Directions: Find each line in the rows below that contains the word "sketchPlane" and copy those lines out in full.

Data to process:

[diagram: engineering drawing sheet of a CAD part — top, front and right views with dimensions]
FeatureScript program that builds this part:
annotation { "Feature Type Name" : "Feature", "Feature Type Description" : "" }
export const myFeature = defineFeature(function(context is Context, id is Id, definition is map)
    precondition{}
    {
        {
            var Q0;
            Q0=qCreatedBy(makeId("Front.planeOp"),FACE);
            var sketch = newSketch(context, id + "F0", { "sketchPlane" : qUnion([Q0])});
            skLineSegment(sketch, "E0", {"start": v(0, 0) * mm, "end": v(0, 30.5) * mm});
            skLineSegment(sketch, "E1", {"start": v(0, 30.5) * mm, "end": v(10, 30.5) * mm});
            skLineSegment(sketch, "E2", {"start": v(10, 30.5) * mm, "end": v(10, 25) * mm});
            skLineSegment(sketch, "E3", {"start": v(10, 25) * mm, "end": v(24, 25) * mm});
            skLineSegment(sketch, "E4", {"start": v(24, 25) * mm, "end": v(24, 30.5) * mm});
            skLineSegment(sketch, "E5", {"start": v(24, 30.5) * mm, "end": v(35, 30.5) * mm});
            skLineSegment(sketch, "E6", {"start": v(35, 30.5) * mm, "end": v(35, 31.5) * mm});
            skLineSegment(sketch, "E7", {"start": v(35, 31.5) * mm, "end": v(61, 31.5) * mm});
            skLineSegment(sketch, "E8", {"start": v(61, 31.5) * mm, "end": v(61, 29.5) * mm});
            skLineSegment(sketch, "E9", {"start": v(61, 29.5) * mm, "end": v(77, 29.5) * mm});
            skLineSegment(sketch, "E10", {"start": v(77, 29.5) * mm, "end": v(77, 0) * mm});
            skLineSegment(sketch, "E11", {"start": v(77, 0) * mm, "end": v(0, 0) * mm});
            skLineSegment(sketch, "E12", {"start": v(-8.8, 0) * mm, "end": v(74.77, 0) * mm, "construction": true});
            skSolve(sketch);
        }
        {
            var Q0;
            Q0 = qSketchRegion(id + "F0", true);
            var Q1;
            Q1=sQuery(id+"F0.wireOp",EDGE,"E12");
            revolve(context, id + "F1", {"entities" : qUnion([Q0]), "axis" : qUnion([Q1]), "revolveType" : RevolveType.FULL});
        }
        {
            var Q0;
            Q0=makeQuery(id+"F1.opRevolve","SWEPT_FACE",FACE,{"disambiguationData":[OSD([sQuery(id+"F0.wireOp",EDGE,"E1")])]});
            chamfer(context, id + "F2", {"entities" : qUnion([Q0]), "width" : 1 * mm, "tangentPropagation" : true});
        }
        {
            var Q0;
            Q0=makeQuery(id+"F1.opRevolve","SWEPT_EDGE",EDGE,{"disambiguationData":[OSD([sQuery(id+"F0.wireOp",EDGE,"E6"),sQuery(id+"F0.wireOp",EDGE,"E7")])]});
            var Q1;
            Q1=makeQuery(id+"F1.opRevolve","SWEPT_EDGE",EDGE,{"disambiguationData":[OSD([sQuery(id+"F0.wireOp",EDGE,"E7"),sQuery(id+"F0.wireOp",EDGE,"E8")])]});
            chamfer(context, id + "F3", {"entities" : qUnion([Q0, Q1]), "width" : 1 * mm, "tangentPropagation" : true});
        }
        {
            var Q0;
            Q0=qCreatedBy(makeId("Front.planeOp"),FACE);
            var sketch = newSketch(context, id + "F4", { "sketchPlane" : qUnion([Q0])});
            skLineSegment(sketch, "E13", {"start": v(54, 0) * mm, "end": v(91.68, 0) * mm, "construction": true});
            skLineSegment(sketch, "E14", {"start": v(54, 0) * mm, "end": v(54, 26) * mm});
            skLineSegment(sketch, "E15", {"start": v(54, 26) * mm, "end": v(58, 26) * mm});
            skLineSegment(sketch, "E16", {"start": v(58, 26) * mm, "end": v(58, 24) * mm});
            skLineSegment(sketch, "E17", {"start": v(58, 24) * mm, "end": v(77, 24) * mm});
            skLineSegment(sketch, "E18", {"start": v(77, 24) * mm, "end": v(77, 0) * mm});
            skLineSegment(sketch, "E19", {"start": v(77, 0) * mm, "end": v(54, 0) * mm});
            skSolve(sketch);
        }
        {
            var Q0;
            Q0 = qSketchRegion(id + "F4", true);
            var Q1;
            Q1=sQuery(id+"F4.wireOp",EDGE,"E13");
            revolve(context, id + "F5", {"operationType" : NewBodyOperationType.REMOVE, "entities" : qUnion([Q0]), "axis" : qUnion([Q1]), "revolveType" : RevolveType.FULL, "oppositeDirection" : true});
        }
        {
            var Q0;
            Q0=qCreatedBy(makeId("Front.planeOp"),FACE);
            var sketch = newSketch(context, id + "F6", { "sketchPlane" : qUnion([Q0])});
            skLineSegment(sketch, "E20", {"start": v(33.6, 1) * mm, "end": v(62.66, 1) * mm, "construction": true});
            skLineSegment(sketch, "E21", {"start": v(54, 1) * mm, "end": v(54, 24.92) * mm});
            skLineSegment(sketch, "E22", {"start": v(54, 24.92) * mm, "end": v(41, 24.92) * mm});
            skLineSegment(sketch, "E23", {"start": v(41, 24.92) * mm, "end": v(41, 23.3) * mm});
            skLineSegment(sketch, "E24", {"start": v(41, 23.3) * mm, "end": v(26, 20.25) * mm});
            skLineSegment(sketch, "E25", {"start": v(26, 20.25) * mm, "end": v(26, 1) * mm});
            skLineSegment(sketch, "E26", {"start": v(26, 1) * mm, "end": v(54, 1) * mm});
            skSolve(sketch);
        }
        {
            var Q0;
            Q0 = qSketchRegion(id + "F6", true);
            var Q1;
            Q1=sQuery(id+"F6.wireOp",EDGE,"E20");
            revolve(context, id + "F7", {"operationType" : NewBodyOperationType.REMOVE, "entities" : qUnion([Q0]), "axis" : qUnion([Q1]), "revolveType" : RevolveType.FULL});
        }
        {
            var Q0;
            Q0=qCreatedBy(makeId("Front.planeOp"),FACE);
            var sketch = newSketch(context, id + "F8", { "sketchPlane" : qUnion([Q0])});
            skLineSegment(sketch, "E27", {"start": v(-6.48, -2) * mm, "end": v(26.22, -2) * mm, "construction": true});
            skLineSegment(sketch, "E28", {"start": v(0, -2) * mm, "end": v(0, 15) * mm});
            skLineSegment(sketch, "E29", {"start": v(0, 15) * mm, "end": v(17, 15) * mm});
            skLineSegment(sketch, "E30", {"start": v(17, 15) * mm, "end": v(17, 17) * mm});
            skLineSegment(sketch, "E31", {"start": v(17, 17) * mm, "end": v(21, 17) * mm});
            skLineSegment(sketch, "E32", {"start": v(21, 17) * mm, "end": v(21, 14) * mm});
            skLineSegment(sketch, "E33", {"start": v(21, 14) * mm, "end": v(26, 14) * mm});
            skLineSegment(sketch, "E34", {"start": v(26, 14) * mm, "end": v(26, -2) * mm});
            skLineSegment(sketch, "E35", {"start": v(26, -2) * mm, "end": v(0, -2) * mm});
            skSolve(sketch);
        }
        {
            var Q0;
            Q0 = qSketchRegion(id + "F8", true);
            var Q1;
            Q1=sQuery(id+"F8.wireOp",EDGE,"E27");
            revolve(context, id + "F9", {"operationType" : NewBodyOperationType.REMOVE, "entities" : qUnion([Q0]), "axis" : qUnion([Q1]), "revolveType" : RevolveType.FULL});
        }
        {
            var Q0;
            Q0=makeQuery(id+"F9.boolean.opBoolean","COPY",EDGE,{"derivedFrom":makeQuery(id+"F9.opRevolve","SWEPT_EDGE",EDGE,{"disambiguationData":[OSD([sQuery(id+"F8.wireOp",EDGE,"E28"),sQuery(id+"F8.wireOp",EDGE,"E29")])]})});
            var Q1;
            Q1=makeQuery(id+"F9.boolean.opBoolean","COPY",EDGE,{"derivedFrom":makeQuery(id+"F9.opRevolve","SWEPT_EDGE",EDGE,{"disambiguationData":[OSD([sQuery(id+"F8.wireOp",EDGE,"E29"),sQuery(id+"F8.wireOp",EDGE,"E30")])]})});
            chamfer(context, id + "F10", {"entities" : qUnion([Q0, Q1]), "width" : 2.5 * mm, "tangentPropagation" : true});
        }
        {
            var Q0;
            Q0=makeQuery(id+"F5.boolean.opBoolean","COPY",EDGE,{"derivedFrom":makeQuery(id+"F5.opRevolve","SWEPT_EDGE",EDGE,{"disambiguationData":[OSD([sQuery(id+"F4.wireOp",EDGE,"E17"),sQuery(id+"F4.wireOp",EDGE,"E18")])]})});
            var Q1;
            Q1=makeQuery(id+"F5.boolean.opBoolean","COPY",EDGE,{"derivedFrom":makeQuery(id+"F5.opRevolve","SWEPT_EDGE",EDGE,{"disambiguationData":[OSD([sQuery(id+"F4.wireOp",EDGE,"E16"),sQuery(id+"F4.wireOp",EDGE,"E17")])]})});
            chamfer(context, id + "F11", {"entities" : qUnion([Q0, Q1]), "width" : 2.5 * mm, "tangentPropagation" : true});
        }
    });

Response to the task:
            var sketch = newSketch(context, id + "F0", { "sketchPlane" : qUnion([Q0])});
            var sketch = newSketch(context, id + "F4", { "sketchPlane" : qUnion([Q0])});
            var sketch = newSketch(context, id + "F6", { "sketchPlane" : qUnion([Q0])});
            var sketch = newSketch(context, id + "F8", { "sketchPlane" : qUnion([Q0])});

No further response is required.